Some people do believe that some or even most of the bomb blasts in Pakistan are actually arranged by the government so they can show to the world and especially America that “look what Taliban have done and what they are capable of and what they can do to you also, so give us more and more money in aid and funds that we can use to fight Taliban”. Most of the money in fact goes to their own pocket and little goes to do what it was given for. The government of Afghanistan lead by Hamid Karzai is also very corrupt. He is sometimes called the “the corruption king”. Until more schools and hospitals and factories and jobs are created in Afghanistan and the quality of life of afghans is improved , no real change can come. Sometimes they become Taliban because that’s the only option they have. Also there are a number of madrassahs still operating in Pakistan who turn regular people who just want to get knowledge about Islam into terrorists. Even in a lot of mosques, the Friday sermon is more America bashing speeches than anything related to Islam. There are religious shows and channels on TV that preach extremist ideology and urge people to take up arms.

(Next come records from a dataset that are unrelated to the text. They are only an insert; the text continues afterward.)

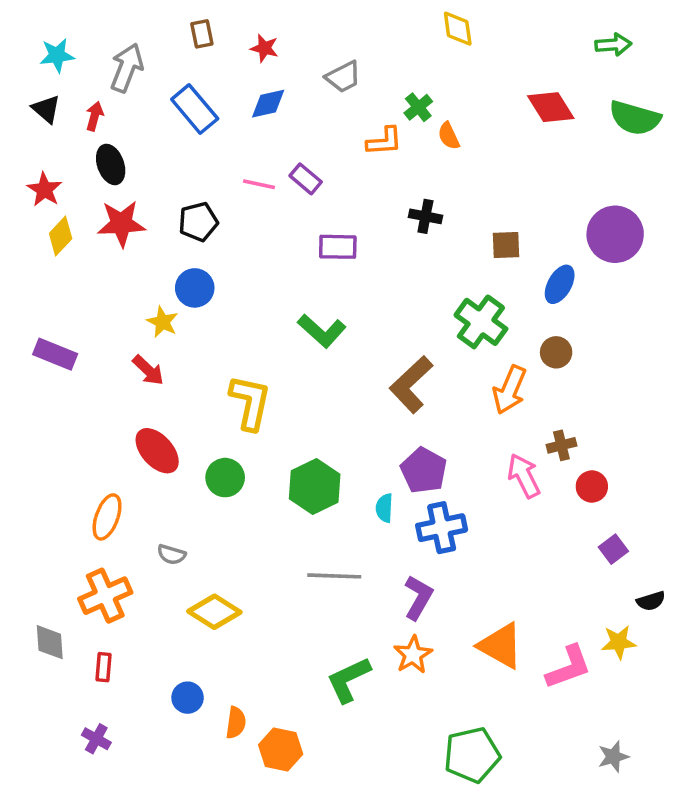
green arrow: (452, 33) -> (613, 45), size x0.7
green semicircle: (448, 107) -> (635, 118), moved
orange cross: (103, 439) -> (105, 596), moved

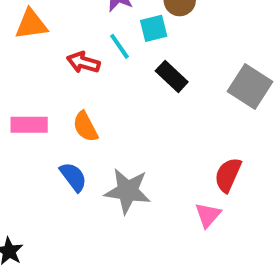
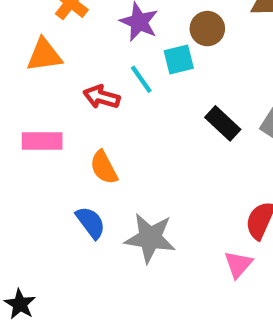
black rectangle: (172, 76) -> (223, 123), moved
pink rectangle: (29, 125) -> (42, 141), moved

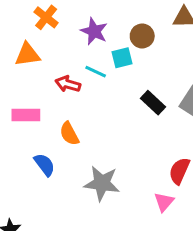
cyan line: (141, 79) -> (96, 72), turned -30
blue semicircle: (91, 223) -> (45, 165), moved

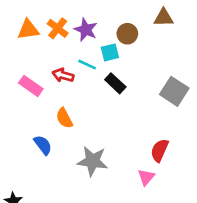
orange cross: (46, 17) -> (58, 28), moved
orange triangle: (27, 55) -> (28, 30), moved
black rectangle: (153, 103) -> (115, 83), moved
pink rectangle: (26, 115) -> (31, 86), moved, turned 35

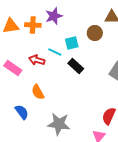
orange cross: (58, 28) -> (33, 25), turned -35
purple star: (86, 30) -> (54, 16), moved, turned 30
brown circle: (127, 34) -> (95, 33), moved

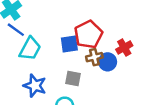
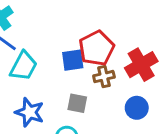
red cross: (124, 48) -> (141, 65), size x1.5
blue circle: (108, 62) -> (137, 108), moved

Nothing is being done about them by the Pakistani government . All that is very important, because nobody can deny Pakistan’s role in the war that is going in Afghanistan. There is a lot of social unrest here in Pakistan. The poverty, unemployment and inflation are out of control. People are selling their children and committing suicide because they cannot provide for their families. It is much easier to persuade a person like that to take up arms to go on a “road to heaven” than someone who actually has some part of his/her life in control. Our mullahs come in all shapes and sizes, hair styles, beard styles and clothing to cater to the religious needs of all social strata. It is more like a business. The other day a more modern looking mullah on TV with a shorter beard and a pant suit with few sentences of English sprinkled here and there in his speech was urging young people to India as it was the prophecy of prophet Muhammad. This is so frustrating that these type of psychos are allowed to spread their message of hate and war on TV with no restrictions.
So America should urge Pakistani government to do something about these mullahs and madrasshas and TV channels also who are misleading people, recruiting more Taliban and making things worse for America in Afghanistan.